**Instruction**
Retype the data below exactly; skip every image.

* * *

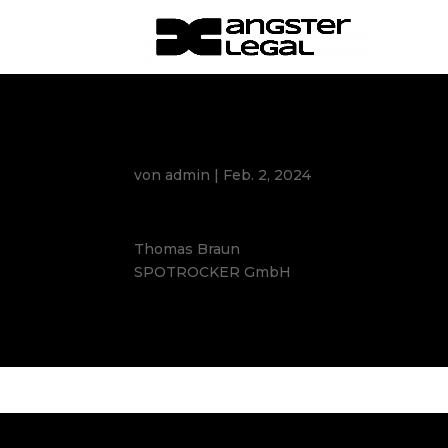
Wir sind sehr froh, Sie an d
von
admin
|
Feb. 2, 2024
Thomas Braun
SPOTROCKER GmbH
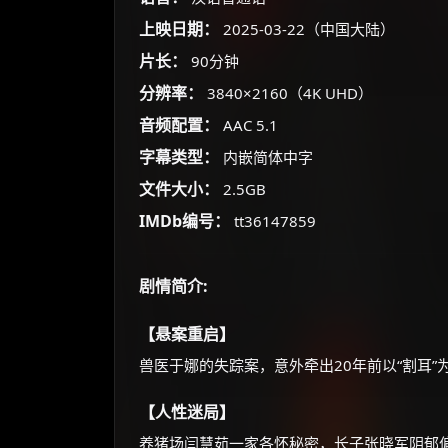
上映日期：
2025-03-22（中国大陆）
片长：
90分钟
分辨率：
3840×2160（4K UHD）
音频配置：
AAC 5.1
字幕类型：
内嵌简体中字
文件大小：
2.5GB
IMDb编号：
tt36147859
剧情简介:
【悬案重启】
兽医于娜的失踪案，意外牵出20年前以“割耳”
【人性迷局】
养猪场闫慧茹一家各怀秘密，长子张晓军阴郁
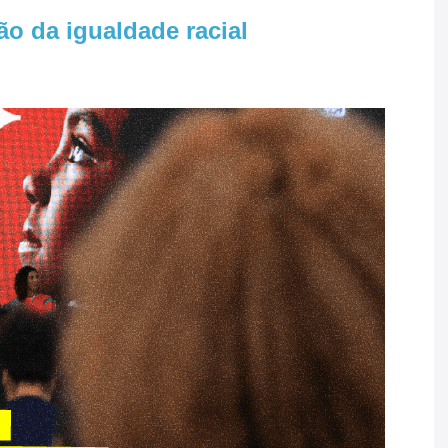
o da igualdade racial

* * *

**Response to the exercise**
Wir sind sehr froh, Sie an d
von
admin
|
Feb. 2, 2024
Thomas Braun
SPOTROCKER GmbH
上映日期：
2025-03-22（中国大陆）
片长：
90分钟
分辨率：
3840×2160（4K UHD）
音频配置：
AAC 5.1
字幕类型：
内嵌简体中字
文件大小：
2.5GB
IMDb编号：
tt36147859
剧情简介:
【悬案重启】
兽医于娜的失踪案，意外牵出20年前以“割耳”
【人性迷局】
养猪场闫慧茹一家各怀秘密，长子张晓军阴郁
o da igualdade racial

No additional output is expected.